Publication and communication
Once authorized, the policy is finalized with an effective date and version number, and published to the organization's policy repository. Affected departments and roles are notified, and acknowledgment may be required from key personnel. The complete policy record, including all drafts, feedback, reviews, and authorization decisions, is retained as a structured governance artifact. Scheduled review dates are set to ensure the policy is re-evaluated on the appropriate cycle.
This process commonly relies on inputs such as the draft policy document, regulatory references, incident reports or audit findings that prompted the policy, existing policy frameworks, and feedback from affected departments. It may be triggered by a regulatory change, an operational incident, a scheduled review cycle, or an executive directive. Systems such as a policy management platform, SharePoint, Confluence, or a GRC tool like ServiceNow may provide policy templates, version history, and compliance tracking.
Key decision points include whether the draft policy is complete and formatted consistently, whether cross-functional feedback requires substantive revisions, whether legal and compliance reviewers approve the policy as drafted or require changes, and whether the executive sponsor or governance body authorizes the policy for publication or defers it for further work.
Incomplete stakeholder input, when affected departments are not consulted, leading to policies that are difficult to implement or that conflict with operational realities. Prolonged review cycles, when legal, compliance, and executive reviews are sequential without clear timelines, causing policies to stall between stages. Version confusion, when multiple drafts circulate without clear version control, leading to reviewers commenting on outdated documents.
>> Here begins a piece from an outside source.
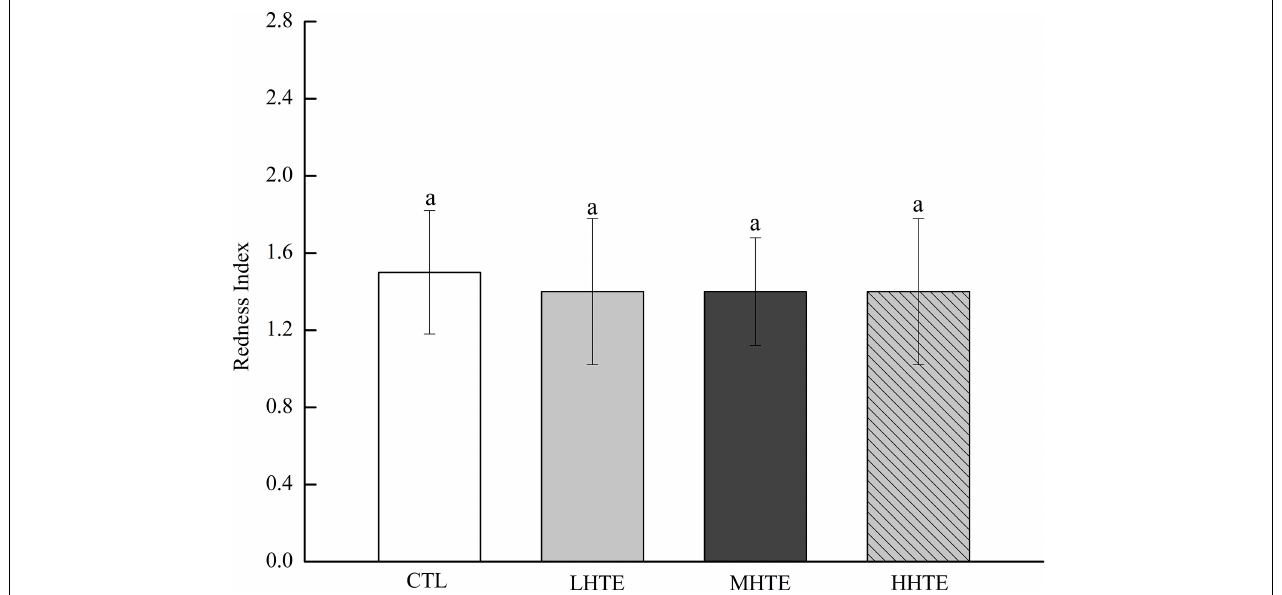
FIGURE 3 | Stomach redness index of fruit flies fed a diet containing hsian-tsao extract (HTE) at low, medium, or high concentrations (LHTE, MHTE, or HHTE) or a non-HTE control diet (CTL) (45 female flies per group, 15 per replicate). Data show mean ± SD. The same lowercase letter indicates no significant differences between groups (LSD test after one-way ANOVA, P >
Missing acknowledgment from affected teams, when policies are published without confirmation that the people responsible for implementation have reviewed and understood them.
Orchestrates the full policy approval lifecycle from drafting through cross-functional input, legal and compliance review, executive authorization, and publication in a single coordinated process.
AI Agents check drafts for completeness and formatting consistency before the policy enters review, reducing back-and-forth over structural issues.
Enables parallel cross-functional review so affected departments can provide input simultaneously rather than waiting in sequence, shortening the overall review cycle.
Extends existing policy management and GRC systems such as SharePoint, Confluence, or ServiceNow by connecting policy templates, version history, and compliance records directly into the approval workflow.
Captures a complete record of every draft, comment, review decision, and authorization so governance teams can trace any published policy back to its full review history and approval chain.